Rachel from Gawith, mentioned the company used to mix the burnt ends back into the blends they came from. I can see how using this tobacco to mix into a blend would improve the blend it was mixed into. It is pure tobacco flavor. Sweaty, messy, and mean. Not unlike how some imagine Rachel to be, but I think on that point those who imagine as such are mistaken. A woman who can sell a tobacco such as Burnt Ends, wastes not, and spares no punches. She is more likely to be comfortable at any bar one might find in the Lakelands and more than able to hold her own with any of the local men who might try to take her for a verbal bit of sparing. Why?
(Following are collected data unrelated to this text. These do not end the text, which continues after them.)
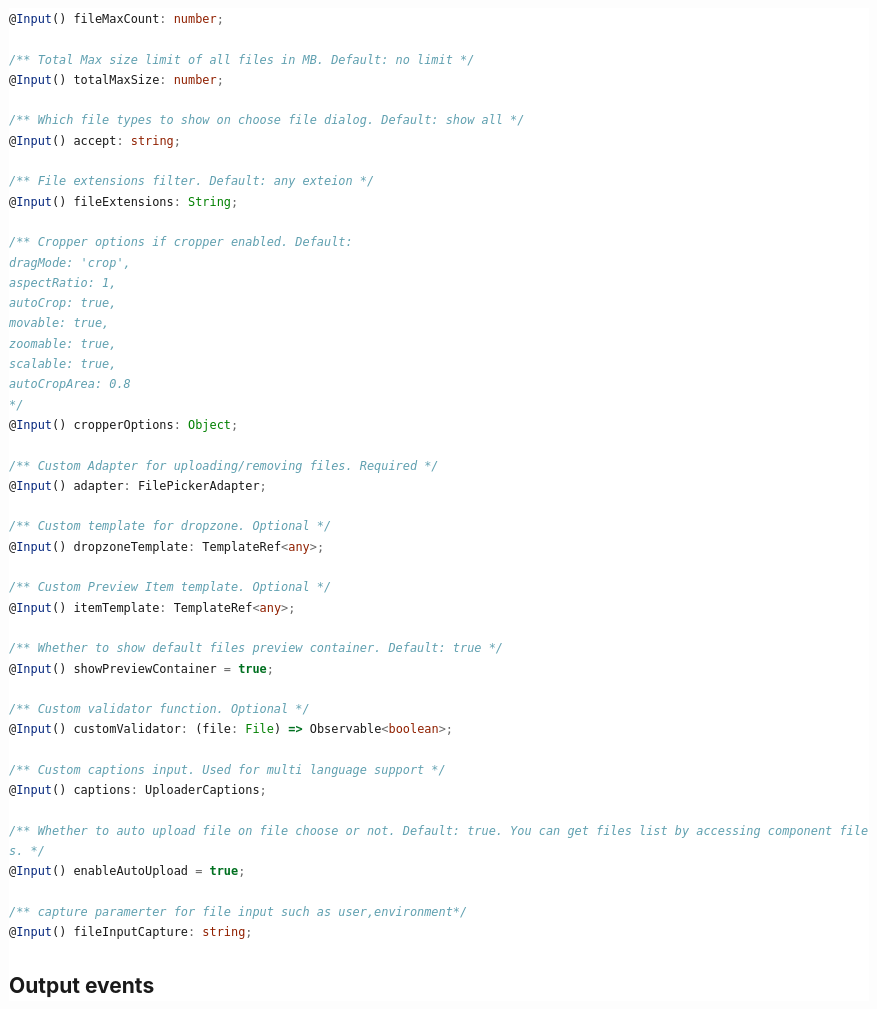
 ```typescript
@Input() fileMaxCount: number;

/** Total Max size limit of all files in MB. Default: no limit */
@Input() totalMaxSize: number;

/** Which file types to show on choose file dialog. Default: show all */
@Input() accept: string;

/** File extensions filter. Default: any exteion */
@Input() fileExtensions: String;

/** Cropper options if cropper enabled. Default:
dragMode: 'crop',
aspectRatio: 1,
autoCrop: true,
movable: true,
zoomable: true,
scalable: true,
autoCropArea: 0.8
*/
@Input() cropperOptions: Object;

/** Custom Adapter for uploading/removing files. Required */
@Input() adapter: FilePickerAdapter;

/** Custom template for dropzone. Optional */
@Input() dropzoneTemplate: TemplateRef<any>;

/** Custom Preview Item template. Optional */
@Input() itemTemplate: TemplateRef<any>;

/** Whether to show default files preview container. Default: true */
@Input() showPreviewContainer = true;

/** Custom validator function. Optional */
@Input() customValidator: (file: File) => Observable<boolean>;

/** Custom captions input. Used for multi language support */
@Input() captions: UploaderCaptions;

/** Whether to auto upload file on file choose or not. Default: true. You can get files list by accessing component files. */
@Input() enableAutoUpload = true;

/** capture paramerter for file input such as user,environment*/
@Input() fileInputCapture: string;

```

## Output events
Because Burnt Ends will grow hair on your chest. You’ll know you smoked it the next morning, and just like T.S. Elliot, you be ready to mix up your words and say what it on your mind.
This tobacco is literally hard enough to get already. I hope and pray this thread will discourage most people from ordering it. It really isn’t something you need to have a lot of and it isn’t an all day, all week, or any type of “all” smoke. So, don’t feel the need to buy it. Especially if you can’t stand company representatives who openly speak their mind. They and this tobacco are not for you.